Textos sem pé nem cabeça #31

Flávia Six
2 min readFeb 25, 2021

Eram duas e meia da manhã. Fui à janela, escancarada, o que é raro em noite de fevereiro. Por falta de bateria, não havia música, o que foi bom, afinal. Porque chovia. Fiquei ali um bom tempo, olhando uma praça sem ninguém e sentindo a umidade do ar. Eu estava contente. Mas aí me veio uma vontadinha, aquela ânsia de aproveitar o bonito pra ver se me sai um verbo. Me decepciono. Se o momento era bom, queria eu aproveitá-lo sem minha parcela menor, a que quer maneiras de transformar pros outros. Não havia mais ninguém ali, era um tempo meu.
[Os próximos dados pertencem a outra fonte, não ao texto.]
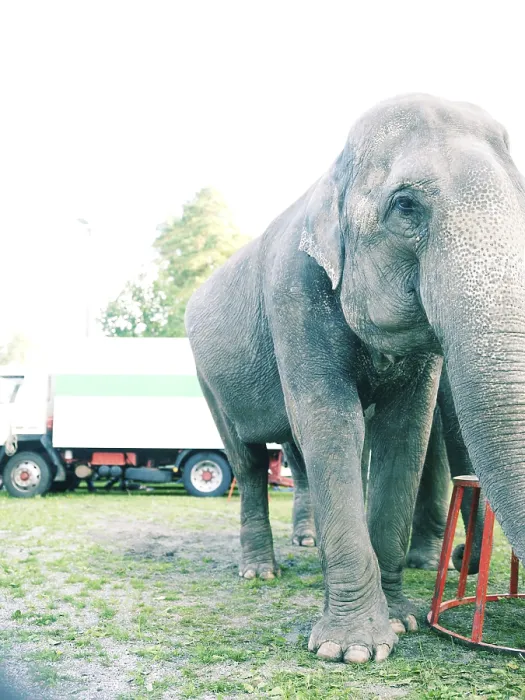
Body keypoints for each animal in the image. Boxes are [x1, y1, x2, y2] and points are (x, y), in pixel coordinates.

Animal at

A necessidade das narrativas me faz buscar essas brechas que me despertam palavras. E acho bom ter o olho atento, mas há vezes em que não o queria pela cabeça. Queria só ficar ali, à janela, enquanto a cidade dormia e eu me sentia especial por estar. Esse instante nem ao menos é mais meu, porque, apesar de ter contido a tentativa de versos, cá estou, expondo-o pra vocês. Acho que falhei. Esses dias tive comigo outro momento bonito, ele foi tão cru, tão singelo e pequeno, sinto que contá-lo seria corrompê-lo. Prometi que não o faria. Guardo pra mim, nem ao menos no diário tive coragem de escrever. Mas falei sobre não compartilhar, e isso já é forma de compartilhar. Como fiz agora, de novo. Sigo falhando. Pois é, somos viciados. As redes que nos tiram o social e nos fazem aproveitar no outro que comenta a foto meses do tempo. Um tempo que foi depois, depois atrás, e muito atrás presente. Eu lembro: um dia me aproximei de mim, entendi minhas falas e, de repente, achava que era obrigação torná-las livres, verbalizando. Passei anos na necessidade de falar, de exercer o pragmatismo urgente do que quero e do que penso. Só assim seria livre em mim, eu pensava. Isso tem uns pontos de verdade. Há alguns anos, entretanto, ando o caminho oposto. Exercito o meu silêncio porque penso que nem tudo precisa ser dito. E palavras são tão pequenas, realmente. Como poderia eu diminuir um momento de chuva em letras que não comportam? De fato há belos poemas torrenciais, mas me pareceu uma perda. Porque ao parar pra escrever eu não veria mais a praça, os olhos seriam de dentro e do que faço eu dela. Era desnecessário o mergulho. Escrever seria me encher de mim, quando já estava de chuva até a boca. Não sei se esse tempo era tanto meu quanto pensei que fosse, acho que me esforcei em me esvaziar, o que faz dele só o tempo. Quanto a mim? A única do mundo desperta, uma convidada, pude ver com ouvidos a água que batia o chão.